PARIS, Jan 22 (Reuters) – Germany’s foreign minister said on Sunday her government would not stand in the way if Poland wanted to send its Leopard 2 tanks to Ukraine, in a possible breakthrough for Kyiv, which wants the tanks to fight a Russian invasion.
Ukrainian authorities are calling on Western allies to supply them modern tanks of German production for months, but Berlin has so far refrained from sending them or allowing other NATO countries to do so.
Asked what would happen if Poland went ahead and sent its Leopard 2 tanks without Germany’s approval, Analena Berbock said on French TV LCI: “At the moment the question has not been asked, but if we are asked, we will not interfere.” “
Her remarks appeared to go further than German Chancellor Olaf Scholz’s comments at a summit in Paris earlier on Sunday that all decisions on arms deliveries would be made in coordination with allies, including the United States.
Germany was under intense pressure to field Leopards in Ukraine.
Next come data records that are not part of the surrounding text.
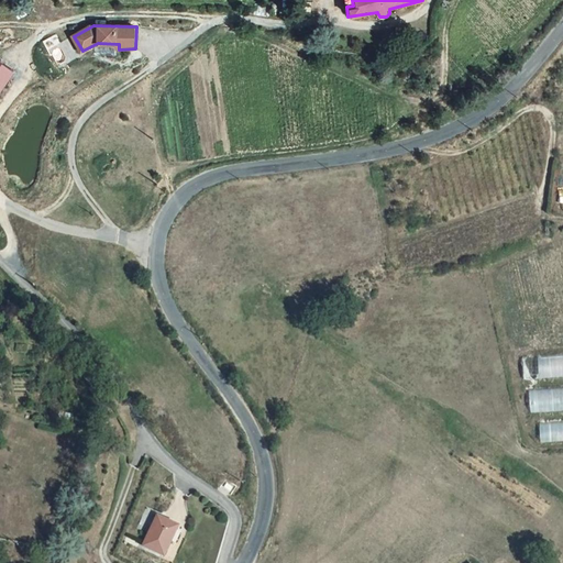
[(0,97),(17,74),(0,62),(0,97)]
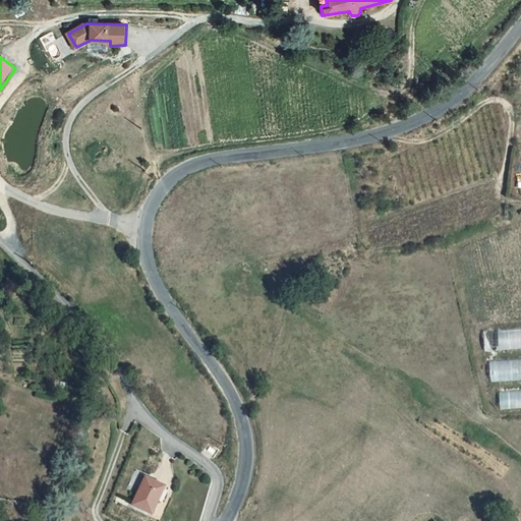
[(520,328),(485,331),(486,350),(520,348),(520,328)]
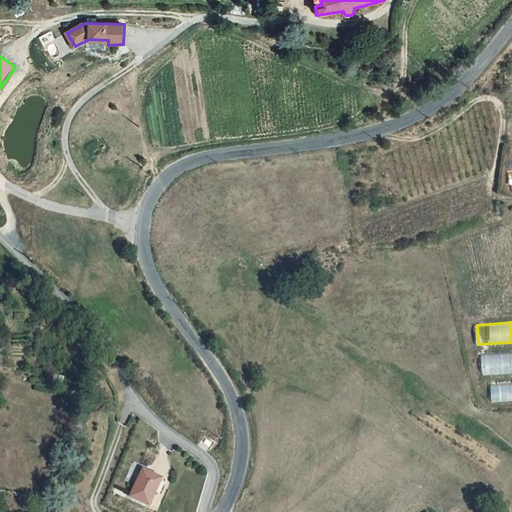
[(511,353),(483,355),(484,374),(511,373),(511,353)]
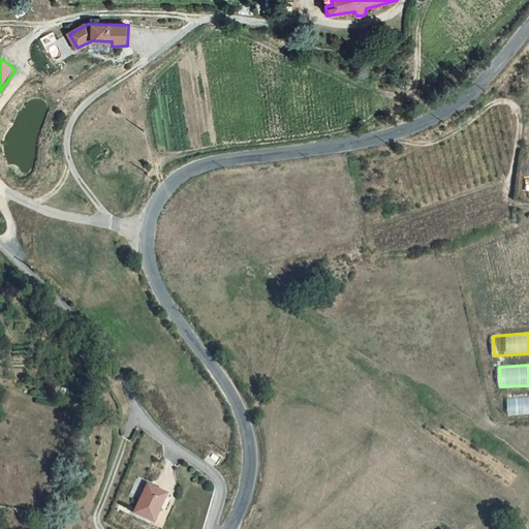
[(528,397),(508,399),(509,415),(528,413),(528,397)]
But Scholz’s Social Democratic Party is traditionally skeptical of military intervention and wary of sudden moves that could prompt Moscow to escalate further.
German Defense Minister Boris Pistorius said on Sunday he expected a decision on the tanks soon, although he sounded a note of caution.
Pistorius told ARD television that Germany would not make a hasty decision because the government had to consider many factors, including the implications at home for the security of the German population.
Ukrainian President Volodymyr Zelensky repeated his long-standing request for the tanks at his Sunday meeting with former British Prime Minister Boris Johnson, who was visiting Kyiv.
“We need more weapons: tanks, planes, long-range missiles,” Zelensky said, according to a statement on his website.
Ukraine says the heavily armored Western battle tanks will give Ukrainian ground forces more mobility and protection ahead of a new Russian offensive that Kyiv expects in the near future. It will also help Ukraine regain some of the territory that fell to Russia.
After the summit in Paris, Scholz told a press conference that all arms deliveries to Ukraine had so far been carried out in close coordination with Western partners. “We will do this in the future,” he said.
Speaking at the same press conference, French President Emmanuel Macron said he did not rule out sending Leclerc tanks to Ukraine.
Macron said sending tanks should not escalate the situation, should take into account training time for Ukrainians to be effective and should not jeopardize France’s own security.
“As for the Leclercs, I asked the army minister to work on it, but nothing is ruled out,” Macron said, adding that the move would have to be coordinated with allies such as Germany in the coming days and weeks.
German sources they told Reuters they would allow German-made tanks to be sent to Ukraine to help defend it against Russia if the United States agreed to send its own tanks. But U.S. officials said President Joe Biden’s administration was not ready to send its own tanks, including the M1 Abrams.
The Kremlin spokesman said on Friday that Western countries were supplying Ukraine with additional tanks will not change the course of the conflict and that they would add to the problems of the Ukrainian people.